> [WHAT THE EXERCISE ASKS]: Copy the material below word for word, from the line containing "Reviewer note, hygrometer" through the line containing "Resp: 5900 rpm", both lines included. Leave the pictures out of your copy.

-- DATA PROVIDED follows --

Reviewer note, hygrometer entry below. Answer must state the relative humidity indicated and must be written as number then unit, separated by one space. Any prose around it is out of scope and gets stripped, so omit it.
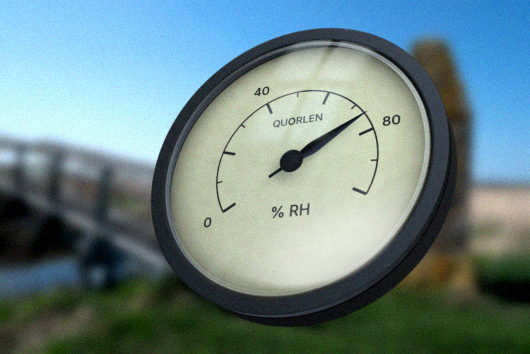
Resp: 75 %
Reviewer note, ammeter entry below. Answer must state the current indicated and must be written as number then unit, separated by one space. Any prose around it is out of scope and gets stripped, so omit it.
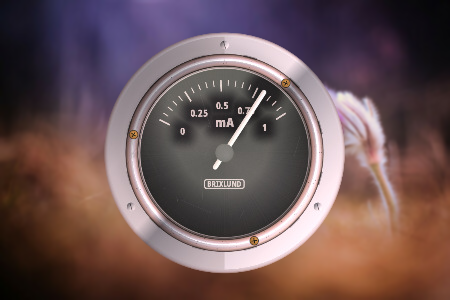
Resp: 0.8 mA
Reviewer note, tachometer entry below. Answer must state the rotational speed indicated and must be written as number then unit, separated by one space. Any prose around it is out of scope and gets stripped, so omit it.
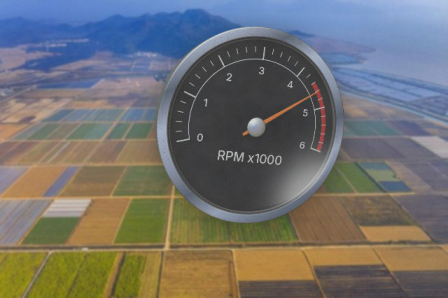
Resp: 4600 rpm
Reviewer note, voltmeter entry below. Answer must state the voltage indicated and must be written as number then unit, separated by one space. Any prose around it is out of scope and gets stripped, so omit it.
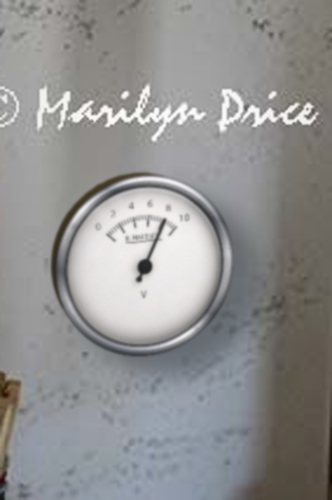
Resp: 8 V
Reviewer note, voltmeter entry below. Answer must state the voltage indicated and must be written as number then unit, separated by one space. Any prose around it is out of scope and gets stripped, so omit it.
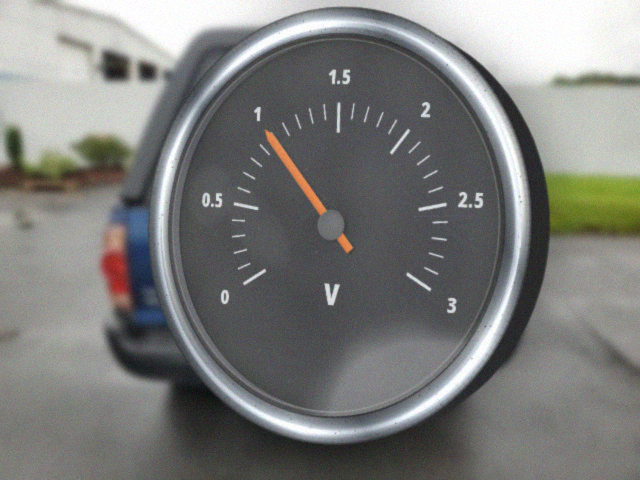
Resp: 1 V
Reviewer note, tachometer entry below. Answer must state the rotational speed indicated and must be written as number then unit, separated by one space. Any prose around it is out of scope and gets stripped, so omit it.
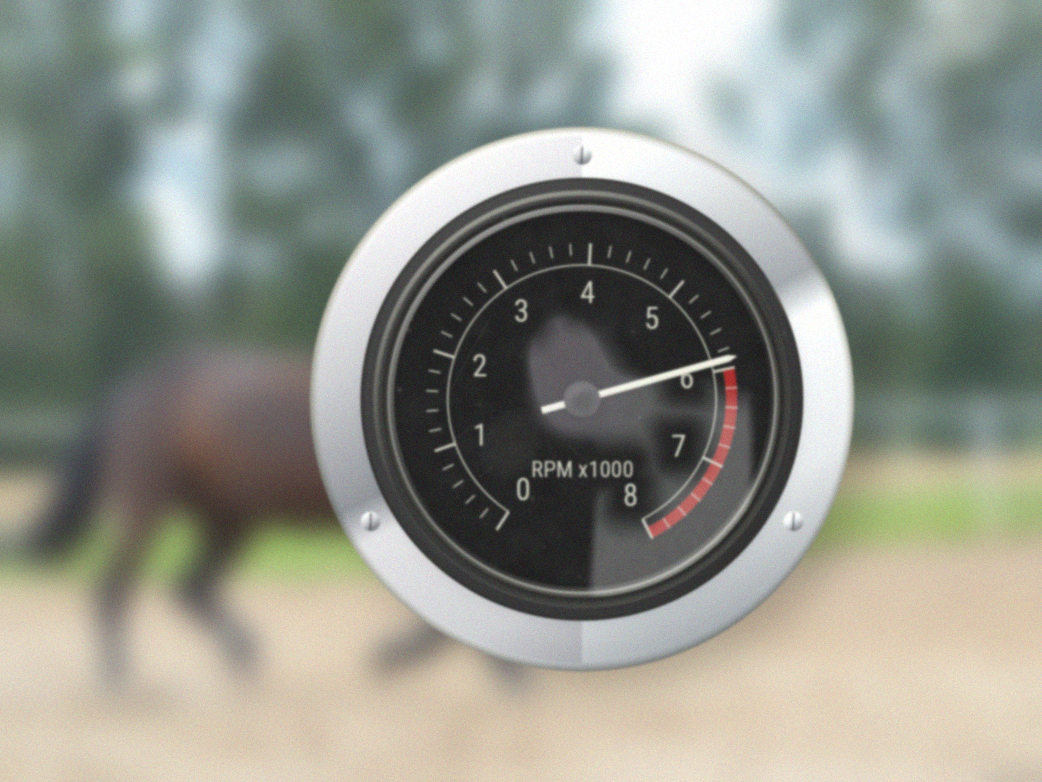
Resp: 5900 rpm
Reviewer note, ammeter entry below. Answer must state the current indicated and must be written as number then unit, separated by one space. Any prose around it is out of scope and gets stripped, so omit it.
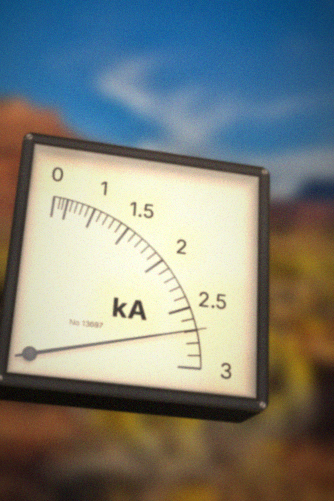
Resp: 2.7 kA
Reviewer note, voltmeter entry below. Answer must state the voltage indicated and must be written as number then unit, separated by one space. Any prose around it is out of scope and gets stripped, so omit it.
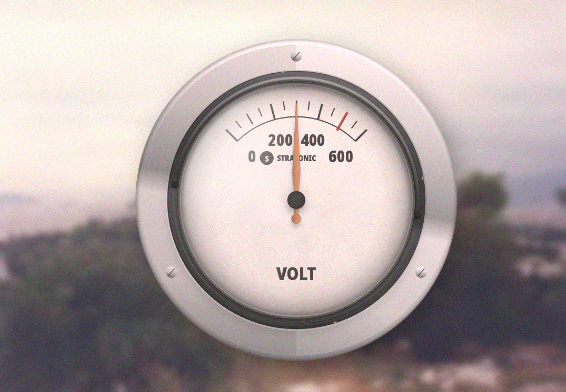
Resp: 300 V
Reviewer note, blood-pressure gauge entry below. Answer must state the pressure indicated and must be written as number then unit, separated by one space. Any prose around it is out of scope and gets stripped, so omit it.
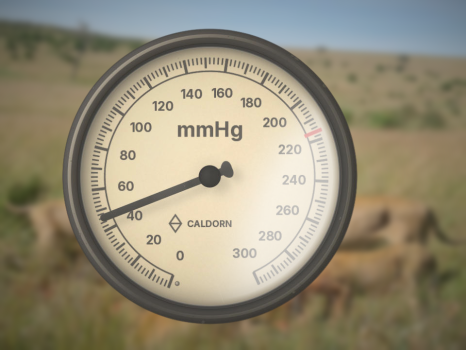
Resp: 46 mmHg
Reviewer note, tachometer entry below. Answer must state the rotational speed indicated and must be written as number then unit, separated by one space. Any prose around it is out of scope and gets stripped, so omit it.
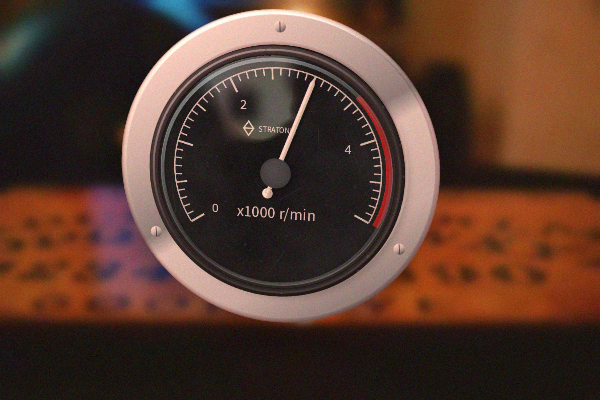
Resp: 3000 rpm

-- DATA PROVIDED concluded --
-- DATA PROVIDED follows --

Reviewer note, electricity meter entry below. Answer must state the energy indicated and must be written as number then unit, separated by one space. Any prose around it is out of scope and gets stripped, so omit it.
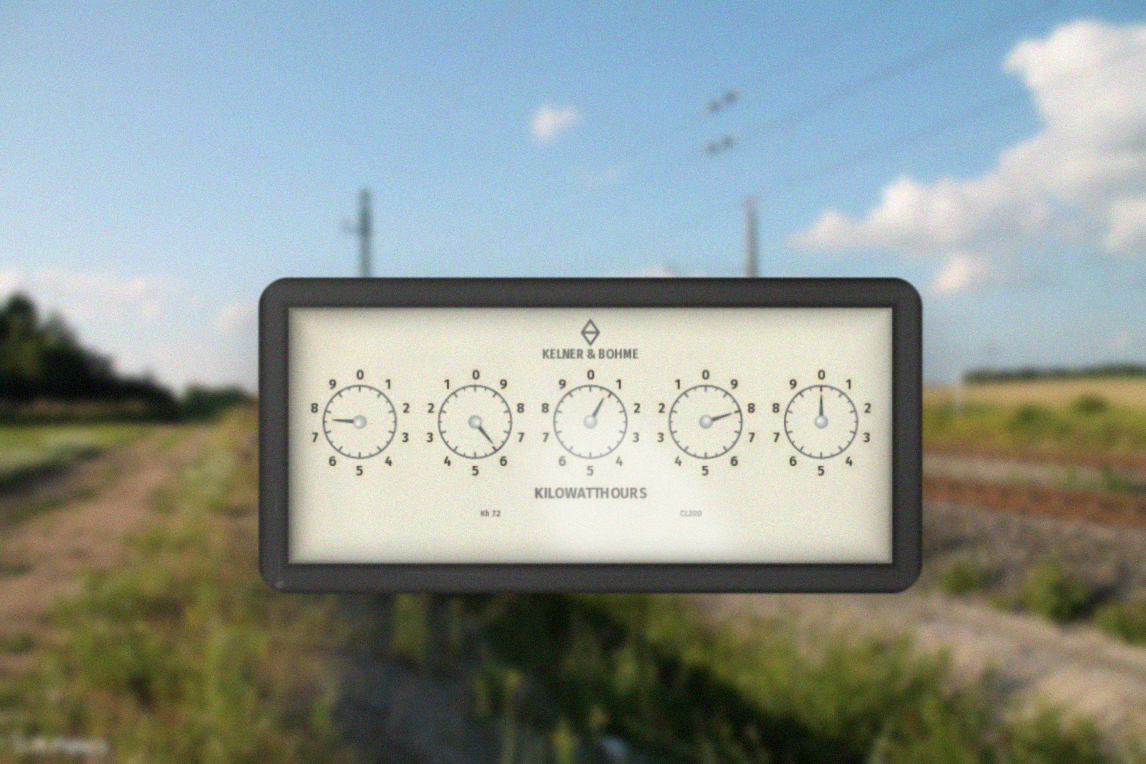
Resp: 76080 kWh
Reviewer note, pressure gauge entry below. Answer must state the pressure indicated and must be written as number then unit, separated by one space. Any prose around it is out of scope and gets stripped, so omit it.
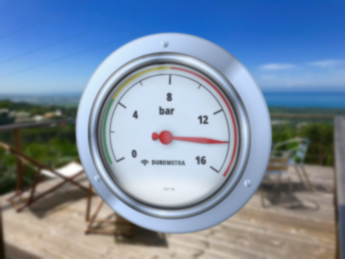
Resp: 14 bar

-- DATA PROVIDED concluded --
-- DATA PROVIDED follows --

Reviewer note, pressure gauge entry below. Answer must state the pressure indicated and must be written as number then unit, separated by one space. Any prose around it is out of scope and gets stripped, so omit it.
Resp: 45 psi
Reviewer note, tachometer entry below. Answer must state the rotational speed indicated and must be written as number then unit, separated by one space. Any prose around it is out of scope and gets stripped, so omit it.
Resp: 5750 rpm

-- DATA PROVIDED concluded --

> [RESULT OF THE TASK]:
Reviewer note, hygrometer entry below. Answer must state the relative humidity indicated and must be written as number then unit, separated by one space. Any prose around it is out of scope and gets stripped, so omit it.
Resp: 75 %
Reviewer note, ammeter entry below. Answer must state the current indicated and must be written as number then unit, separated by one space. Any prose around it is out of scope and gets stripped, so omit it.
Resp: 0.8 mA
Reviewer note, tachometer entry below. Answer must state the rotational speed indicated and must be written as number then unit, separated by one space. Any prose around it is out of scope and gets stripped, so omit it.
Resp: 4600 rpm
Reviewer note, voltmeter entry below. Answer must state the voltage indicated and must be written as number then unit, separated by one space. Any prose around it is out of scope and gets stripped, so omit it.
Resp: 8 V
Reviewer note, voltmeter entry below. Answer must state the voltage indicated and must be written as number then unit, separated by one space. Any prose around it is out of scope and gets stripped, so omit it.
Resp: 1 V
Reviewer note, tachometer entry below. Answer must state the rotational speed indicated and must be written as number then unit, separated by one space. Any prose around it is out of scope and gets stripped, so omit it.
Resp: 5900 rpm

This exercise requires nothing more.